Président des Transports Chalot, Michel Chalot a chiffré à 255 000 euros le montant annuel de cette "taxe d’infrastructure", ce qui équivaut quasiment au résultat d’exploitation de sa PME.
Bataille de chiffres
L’Union TLF, organisation professionnelle représentant l’ensemble des métiers de la chaîne du transport et de la logistique, est aussi montée au créneau en affirmant dans un communiqué que "l’étude sous-estime gravement l’impact économique de la taxe", laissant entendre que "le rapport contient de nombreuses informations erronées ou manifestement orientées pour parvenir à une conclusion prédéfinie". En cause, la part de 51 % que représenterait le trafic de transit, jugé surréaliste par les dirigeants alsaciens, dans les 64 millions d’euros de recettes que générerait l’application du R-Pass, selon l’étude réalisée par le cabinet Deloitte.
À l’inverse, les dirigeants de l’agroalimentaire craignent une taxation à outrance générée par les circuits courts qui se traduirait ensuite en un surcoût pour le consommateur. "En Alsace, on est les champions de la consommation locale or cela n’a jamais été pris en compte de ce rapport", souligne Christophe Schmitt. D’après lui, le cabotage routier des marchandises qui permet à un transporteur européen d’opérer sur le territoire français serait aussi minimisé par l’étude d’impact tandis que la CeA affirme se fier à la data pour évaluer la nature du trafic sur l’axe nord-sud de l’A35.
Un contexte politique tendu
Du côté du BTP, les entreprises et artisans ne cachent pas leur incompréhension à l’idée de se retrouver parmi les principaux taxés. "Surtout pour ceux qui œuvrent dans la construction de logements neufs et qui traversent déjà une crise sans précédent", indique-t-on à la Fédération du BTP du Haut-Rhin. "Il était aussi un moment question que le produit de cette taxe bénéficie aux acteurs du BTP via des subventions pour des projets de formations, or son fléchage semble s’orienter vers l’entretien du réseau routier", regrette l’organisation professionnelle.
Si des exonérations peuvent s’appliquer au secteur agricole et à certains camions (transport de fonds, activités de centres équestre, véhicules de collection…), la marge de manœuvre s’avère mince en termes de mesures compensatoires pour la CeA, ne serait-ce qu’en égard du droit européen.
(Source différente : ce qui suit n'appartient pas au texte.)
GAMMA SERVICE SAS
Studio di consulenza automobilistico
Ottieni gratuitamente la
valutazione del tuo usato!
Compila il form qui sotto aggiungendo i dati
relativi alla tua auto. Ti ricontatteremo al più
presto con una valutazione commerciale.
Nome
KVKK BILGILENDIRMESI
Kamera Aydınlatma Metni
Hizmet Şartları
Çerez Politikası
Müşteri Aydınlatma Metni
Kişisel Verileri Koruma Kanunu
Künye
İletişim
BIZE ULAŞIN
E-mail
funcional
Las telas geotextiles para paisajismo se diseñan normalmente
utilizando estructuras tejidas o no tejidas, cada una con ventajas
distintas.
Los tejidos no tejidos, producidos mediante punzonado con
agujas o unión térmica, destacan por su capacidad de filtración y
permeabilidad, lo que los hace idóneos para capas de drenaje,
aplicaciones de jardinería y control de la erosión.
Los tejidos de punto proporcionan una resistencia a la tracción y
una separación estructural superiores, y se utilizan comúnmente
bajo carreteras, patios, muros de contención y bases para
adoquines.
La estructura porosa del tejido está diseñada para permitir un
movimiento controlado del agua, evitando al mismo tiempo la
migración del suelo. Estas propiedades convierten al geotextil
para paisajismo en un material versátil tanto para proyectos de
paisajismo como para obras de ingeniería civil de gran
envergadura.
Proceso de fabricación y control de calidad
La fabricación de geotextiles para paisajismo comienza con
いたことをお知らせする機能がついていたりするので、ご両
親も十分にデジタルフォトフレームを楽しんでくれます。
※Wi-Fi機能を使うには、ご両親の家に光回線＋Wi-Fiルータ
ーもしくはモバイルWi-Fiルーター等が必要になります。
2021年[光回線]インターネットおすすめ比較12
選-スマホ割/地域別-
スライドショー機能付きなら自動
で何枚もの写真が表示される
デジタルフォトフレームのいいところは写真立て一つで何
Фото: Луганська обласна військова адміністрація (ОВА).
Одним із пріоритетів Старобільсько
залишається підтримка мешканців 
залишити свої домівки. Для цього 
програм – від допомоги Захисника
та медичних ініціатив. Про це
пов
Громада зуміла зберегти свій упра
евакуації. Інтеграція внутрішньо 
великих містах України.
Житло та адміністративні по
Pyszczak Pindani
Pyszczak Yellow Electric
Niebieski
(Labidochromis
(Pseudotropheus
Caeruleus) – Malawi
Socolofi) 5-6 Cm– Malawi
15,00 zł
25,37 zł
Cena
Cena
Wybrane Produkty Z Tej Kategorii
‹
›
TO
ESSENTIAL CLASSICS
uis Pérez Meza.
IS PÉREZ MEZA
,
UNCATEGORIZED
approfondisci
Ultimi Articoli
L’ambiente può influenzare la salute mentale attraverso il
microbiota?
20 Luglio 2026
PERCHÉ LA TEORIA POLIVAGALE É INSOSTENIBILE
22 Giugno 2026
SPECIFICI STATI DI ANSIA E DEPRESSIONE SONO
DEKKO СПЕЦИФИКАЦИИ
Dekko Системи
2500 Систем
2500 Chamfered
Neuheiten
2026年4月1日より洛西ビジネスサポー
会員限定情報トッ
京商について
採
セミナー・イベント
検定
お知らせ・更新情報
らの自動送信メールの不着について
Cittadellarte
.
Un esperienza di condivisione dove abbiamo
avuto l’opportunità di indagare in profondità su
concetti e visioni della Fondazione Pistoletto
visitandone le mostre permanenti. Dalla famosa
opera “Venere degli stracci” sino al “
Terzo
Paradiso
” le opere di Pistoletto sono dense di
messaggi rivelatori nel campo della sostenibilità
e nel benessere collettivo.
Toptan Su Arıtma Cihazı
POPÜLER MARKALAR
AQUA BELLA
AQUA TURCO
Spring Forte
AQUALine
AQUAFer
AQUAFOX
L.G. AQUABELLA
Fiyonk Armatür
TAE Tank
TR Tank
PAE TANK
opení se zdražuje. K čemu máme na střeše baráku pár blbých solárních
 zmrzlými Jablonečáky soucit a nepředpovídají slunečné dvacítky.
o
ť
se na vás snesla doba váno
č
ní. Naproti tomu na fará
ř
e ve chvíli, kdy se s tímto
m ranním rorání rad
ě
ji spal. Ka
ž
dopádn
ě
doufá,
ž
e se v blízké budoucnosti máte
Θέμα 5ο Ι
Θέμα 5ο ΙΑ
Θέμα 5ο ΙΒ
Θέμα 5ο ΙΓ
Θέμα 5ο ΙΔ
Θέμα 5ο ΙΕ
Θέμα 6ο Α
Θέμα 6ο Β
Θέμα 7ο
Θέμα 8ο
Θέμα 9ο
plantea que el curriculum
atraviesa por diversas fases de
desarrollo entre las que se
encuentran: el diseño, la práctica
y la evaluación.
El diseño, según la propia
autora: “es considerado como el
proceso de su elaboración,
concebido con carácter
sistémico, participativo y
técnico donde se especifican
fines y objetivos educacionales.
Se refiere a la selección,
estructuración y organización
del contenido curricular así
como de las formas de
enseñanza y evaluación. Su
Le dossier de l’écotaxe alsacienne s’apparente à une "patate chaude" pour la collectivité qui aspire à l’autonomie et à une sortie de la Région Grand Est alors que plane la menace d’une coupe drastique des aides de l’État en vue d’endiguer le déficit de la France.
L’hypothèse d’une autoroute à péage comme troisième voie ?
Dans l’attente du vote du 21 octobre, les dirigeants alsaciens doivent encore rencontrer les équipes et certains élus de la CeA, le 7 octobre, pour faire part de leurs doléances après avoir évalué, de leur côté, l'impact de cette future mesure. "On a un temps de réaction très court. On est assez mécontent de la manière dont on nous tord le bras", déplore Christophe Schmitt. "On est coincés entre le marteau et l’enclume", soupire Michel Chalot qui, par l’intermédiaire du Collectif pour la Compétitivité de l’Économie Alsacienne, préconise l’instauration "d’un impôt pour tous les usagers, via une autoroute à péage, qui répondrait à tous les objectifs que se fixe la CeA en termes d’éco-contribution".
Si la Collectivité européenne d’Alsace doit encore dévoiler l’identité de l’opérateur chargé de gérer le dispositif, à l’issue d’un appel d’offres, et si ses élus se prononcent en faveur du R-Pass, son instauration pourrait voir le jour en janvier 2027.